> [Excerpted text]:
* * * * * * *

For a list of all deprecated CSM features, including those that were deprecated in previous CSM releases but have not yet been removed,
see Deprecated Features.
Removals
- SLS support for downloading and uploading credentials in the
dumpstate
and loadstate
REST APIs
The following previously deprecated feature now has an announced CSM version when it will be removed:
- CRUS was deprecated in CSM 1.2, and will be removed in CSM 1.5.
For a list of all features with an announced removal target, see Removals.
Known issues
-
UAIs use a default route that sends outbound packets over the CMN, this will be addressed in a future release so that the default route uses the CAN/CHN.
-
On some systems, Ceph can begin to exhibit latency over time, and if this occurs it can eventually cause services like slurm
and services that are backed by etcd
clusters to exhibit slowness and possible timeouts.
See Known Issue: Ceph OSD latency for a workaround.
Security vulnerability exceptions in CSM 1.3
Significant effort went into the tracking, elimination, and/or reduction of critical or high (and lower) security vulnerabilities of container images included in the CSM 1.3 release.
There remain, however, a small number of exceptions that are listed below. General reasons for carrying exceptions include needing to version pin certain core components,
upstream fixes not being available, or new vulnerability detection or fixes occurring after release content is frozen. A new effort to track and address security vulnerabilities
of container images spins up with each major CSM release.

* * * * * * *

> [Task instructions]:
[1] Please render this sentence from the CSM release notes excerpt into Spanish: "CRUS was deprecated in CSM 1.2, and will be removed in CSM 1.5."
[2] Repeat word for word the stretch of the CSM release notes excerpt that begins at the words "For a list of all features" and stops after "and possible timeouts.".
Work from the CSM release notes excerpt alone.

> [Information provided]:
* * * * * * *

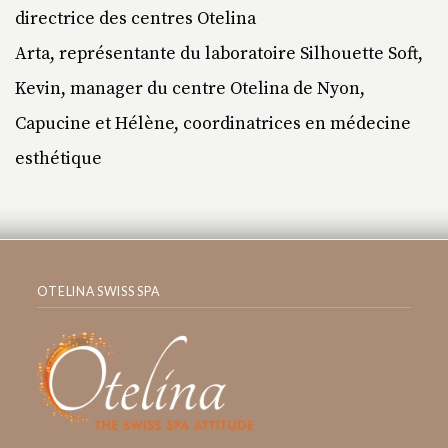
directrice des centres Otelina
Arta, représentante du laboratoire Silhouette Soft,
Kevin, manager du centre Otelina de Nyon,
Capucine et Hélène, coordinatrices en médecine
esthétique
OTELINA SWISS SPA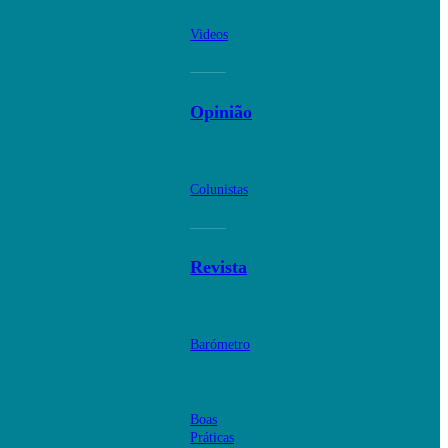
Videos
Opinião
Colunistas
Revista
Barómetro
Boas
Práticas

* * * * * * *

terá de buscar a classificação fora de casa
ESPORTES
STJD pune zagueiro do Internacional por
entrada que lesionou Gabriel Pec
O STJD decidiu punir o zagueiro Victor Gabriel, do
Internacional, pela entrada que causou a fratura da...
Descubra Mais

* * * * * * *

> [Task responses]:
[1] CRUS fue declarado obsoleto en CSM 1.2 y se eliminará en CSM 1.5.

[2]
For a list of all features with an announced removal target, see Removals.
Known issues
-
UAIs use a default route that sends outbound packets over the CMN, this will be addressed in a future release so that the default route uses the CAN/CHN.
-
On some systems, Ceph can begin to exhibit latency over time, and if this occurs it can eventually cause services like slurm
and services that are backed by etcd
clusters to exhibit slowness and possible timeouts.